Folha - O disco tem uma pegada mais funky.
Keys -
É, com certeza. Apesar de, no geral, ser uma coisa de timbres e texturas, não apenas de ritmo. Apenas algumas músicas soam mais funk, no sentido original da palavra. Mas o disco tem uma vibração de funk. Tenho ouvido muitas coisas nessa linha, acho que é uma fase.

Folha - E o que você tem ouvido?
Keys -
Agora que terminei o disco é que estou voltando a ouvir música de forma mais relaxada.
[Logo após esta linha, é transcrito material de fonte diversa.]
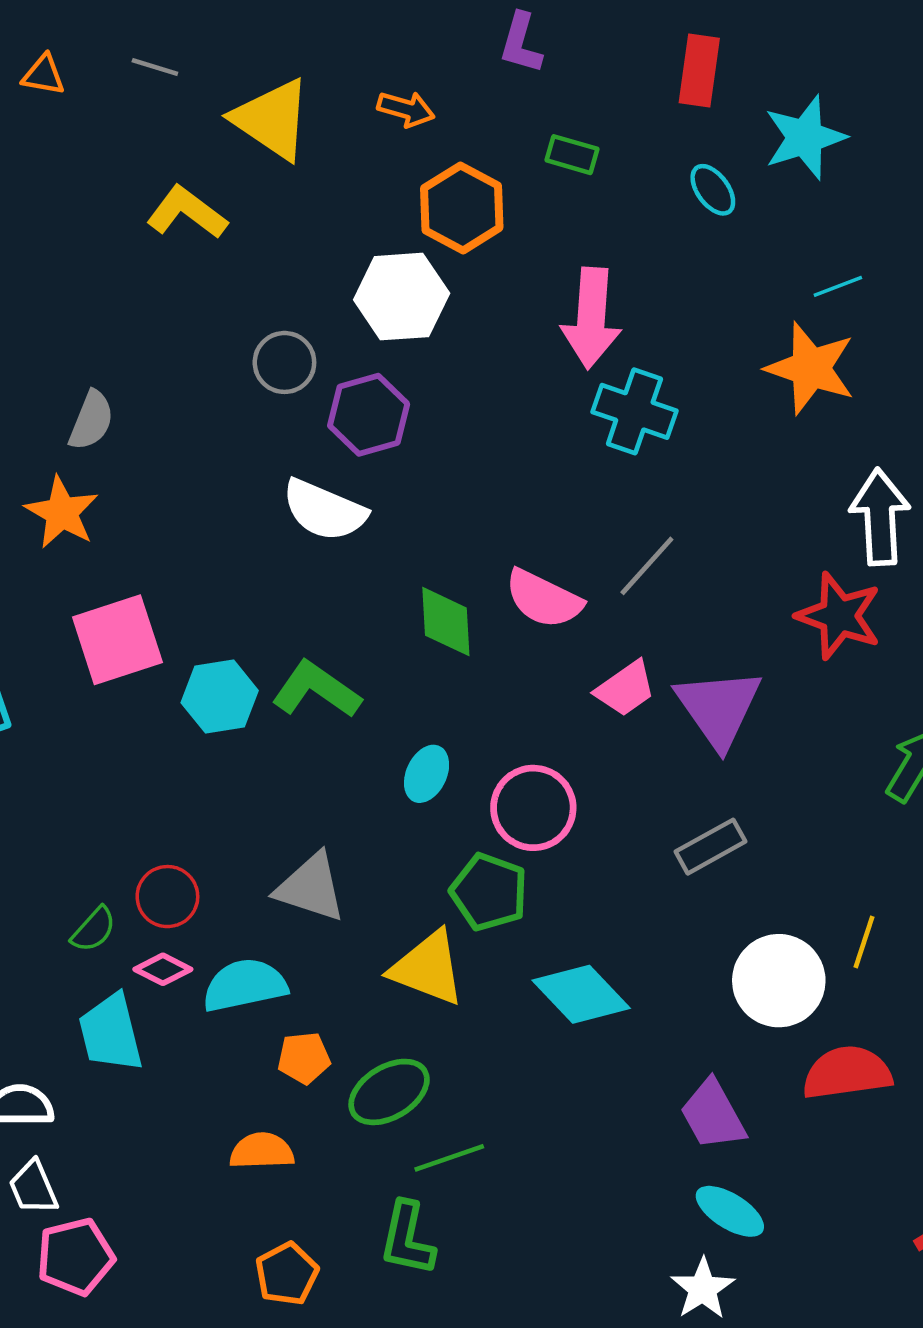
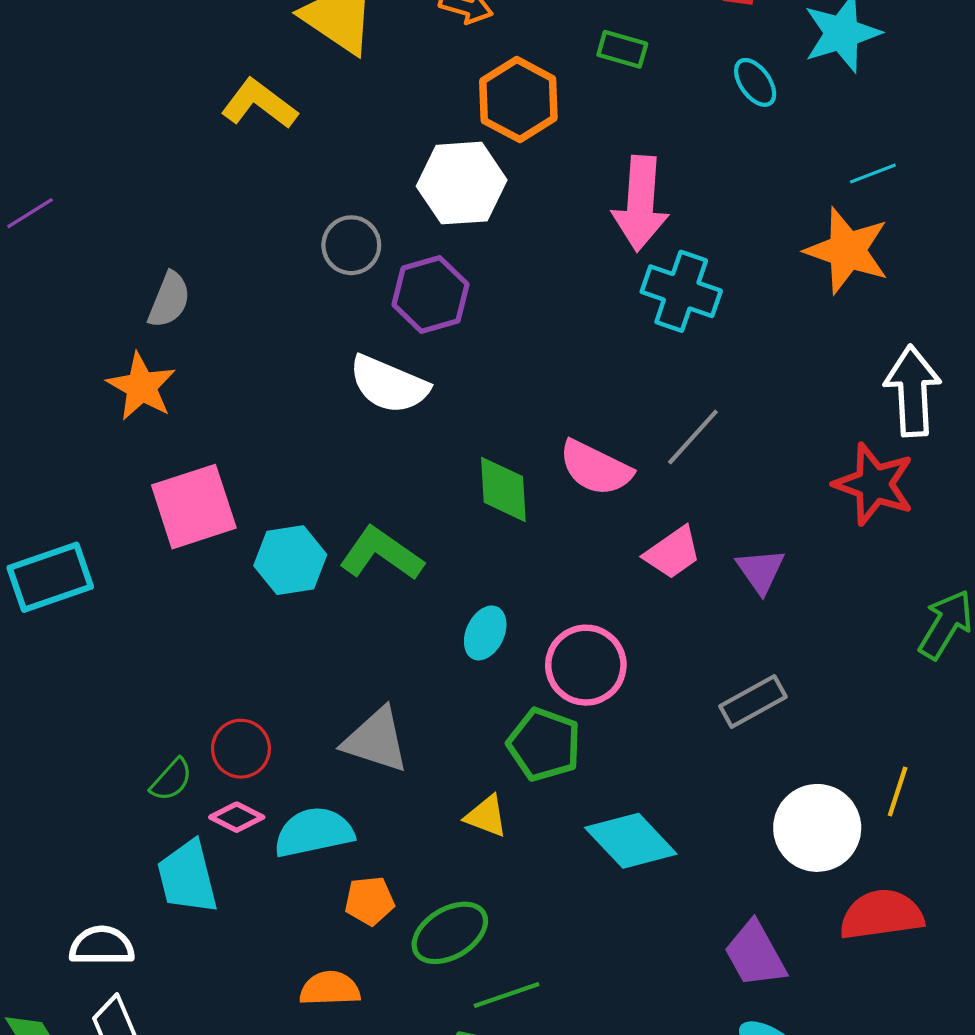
purple triangle: (719, 708) -> (760, 571), size x0.6
yellow triangle: (428, 968) -> (486, 816), size x0.6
Tenho voltado aos discos recentes de soul, como os da Jill Scott ou da Erykah Badu. Antes disso, estava apenas junto aos clássicos, em busca de inspiração -Miles Davis, Marvin Gaye, Coltrane, Stevie Wonder, todos esses velhos (risos)!

Folha - Você não tem ouvido hip hop? O gênero atravessa uma ótima fase atualmente.
Keys -
Sim, mas ainda está preso à grana e isso é um saco. Há muitos bons discos de rap sendo lançados, mas os caras que mais fazem dinheiro e que são mais populares fazem algo que, para mim, é a morte do hip hop.
Eu cresci em Nova York, junto com o próprio hip hop, e havia uma espécie de regra tácita de que nenhum artista poderia copiar o que outro fazia. Quem fazia isso era malvisto. Hoje, os artistas de hip hop mais conhecidos são justamente os que mais copiam coisas que já foram feitas.